El nuevo tablero político, con la irrupción de Vox y el ascenso de Cs en las andaluzas, invita a pensar que las posibles alianzas para formar gobierno, tras las municipales, se multiplicarán de manera exponencial. Los alcaldes de izquierdas de la Bahía miran con recelo a Cs, porque quedó como segunda fuerza política y ganó en casi todas las grandes ciudades. Si se confirma la tendencia -aunque nunca se pueden extrapolar los resultados- se convertirá en juez y parte en no pocas localidades y pondrá a prueba el liderazgo de varios alcaldes. En el PSOE, ronda el pesimismo porque temen perder parte del poder que acumulan en los ayuntamientos y la Diputación, a la vista del viento favorable al bloque de derechas. Vaticinan que les pasará factura el batacazo del PSOE andaluz, el pulso entre Susana Díaz y la dirección federal para mantenerse a flote, y las maniobras de Pedro Sánchez para aferrarse en La Moncloa.

La formación naranja no dejó pasar la posibilidad de desbancar a Susana Díaz, pero Albert Rivera y los suyos tratarán de cerrar acuerdos, en mayo, a izquierda y derecha para mantener su hegemonía en el centro. El resto de formaciones que aspiren a sus apoyos, por tanto, harían bien en empezar el cortejo cuanto antes. En Cádiz se podría dar el caso de que Ciudadanos pueda optar entre dos o tres posibles pactos, algo en lo que ya piensan todos los afectados, empezando por Fran González, que no las tiene todas consigo. Tampaco el alcalde, José María González, al que se le empieza a hacer eterna la recta final de un mandato en el que tiene que recuperar brillo para no depender de terceros. Su don de gentes se estrella a diario con el atasco en la gestión, y hasta la suerte le empieza a dar la espalda con el revés judicial en el 'caso Loreto', aún sin sentencia firme.
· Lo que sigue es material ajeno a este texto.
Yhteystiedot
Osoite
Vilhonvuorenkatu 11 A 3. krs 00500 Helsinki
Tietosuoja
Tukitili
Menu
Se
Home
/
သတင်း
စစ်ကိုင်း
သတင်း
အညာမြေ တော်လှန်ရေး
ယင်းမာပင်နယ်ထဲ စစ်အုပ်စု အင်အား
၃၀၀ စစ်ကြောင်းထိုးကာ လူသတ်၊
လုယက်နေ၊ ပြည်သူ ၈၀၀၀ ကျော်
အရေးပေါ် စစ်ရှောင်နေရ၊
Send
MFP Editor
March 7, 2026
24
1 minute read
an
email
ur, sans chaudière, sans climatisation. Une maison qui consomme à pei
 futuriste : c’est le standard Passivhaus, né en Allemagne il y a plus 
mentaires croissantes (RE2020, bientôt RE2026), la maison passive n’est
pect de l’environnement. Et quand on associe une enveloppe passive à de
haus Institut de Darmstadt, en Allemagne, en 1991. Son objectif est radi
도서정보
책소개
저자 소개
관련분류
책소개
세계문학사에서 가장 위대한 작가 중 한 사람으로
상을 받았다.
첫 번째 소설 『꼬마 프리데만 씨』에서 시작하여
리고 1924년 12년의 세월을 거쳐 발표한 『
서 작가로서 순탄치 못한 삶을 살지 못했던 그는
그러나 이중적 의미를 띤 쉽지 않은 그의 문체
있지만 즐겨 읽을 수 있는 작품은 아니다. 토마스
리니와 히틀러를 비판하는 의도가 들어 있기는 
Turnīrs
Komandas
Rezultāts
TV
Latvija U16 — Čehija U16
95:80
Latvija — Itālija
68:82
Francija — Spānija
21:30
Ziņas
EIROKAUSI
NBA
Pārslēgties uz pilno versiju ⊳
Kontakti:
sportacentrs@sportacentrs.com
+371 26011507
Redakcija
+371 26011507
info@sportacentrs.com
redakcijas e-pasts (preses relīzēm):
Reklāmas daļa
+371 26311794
Intuir qué harán unos y otros es imposible porque dependerá de los acuerdos en otras latitudes, que incidirán en Cádiz y de qué manera. A esto hay que añadir que todas las formaciones han perdido el juicio con sus luchas intestinas. En el PP, los 'casadistas' y los 'sorayistas' están entregados a su disputa por los cargos que gestionarán los populares tras situarse al frente de la Junta. Ni José Ortiz, el alcalde Vejer que lideró los apoyos a Casado en la provincia y que se las prometía felices en caso de que Moreno Bonilla hubiese fracasado; ni Antonio Sanz, leal al presidente andaluz, disimulan ya su distanciamiento, algo insólito en sus filas. Este último dejará la presidencia provincial cuando el partido disponga, pero como viceconsejero de la Presidencia tratará de situar a los suyos en cargos clave. Entretanto, los Ortiz, Alfonso Candón, José Loaiza y el resto de 'casadistas' quieren hacer valer su apoyo al líder nacional, que de poco les sirvió por ahora.

El PSOE también vive una auténtica batalla entre los 'susanistas' y los 'pedristas' por el control del aparato y de las listas a las municipales. Aquí será crucial la capacidad de Irene García, la líder provincial, para entenderse con los críticos que apoyaron a Sánchez en las primarias, a fin de no socavar sus expectativas. No corren mejores tiempos para los podemitas con el duelo al sol entre Íñigo Errejón y Pablo Iglesias. Aunque José María González va por libre, la bronca en directo perjudica muy mucho sus intereses. Y ni siquiera los dirigentes de Cs son capaces de entenderse para aprovechar la coyuntura. En la capital, los concejales Juan Manuel Pérez Dorao y María Fernández-Trujillo son cuestionados por parte de la organización y no tienen claro el panorama. Ante un escenario tan disparatado, cualquier resultado es posible, máxime porque no se sabe ni en qué localidades se presentarán los nuevos partidos y con qué candiatos. Hagan juego con este sudoku a la gaditana.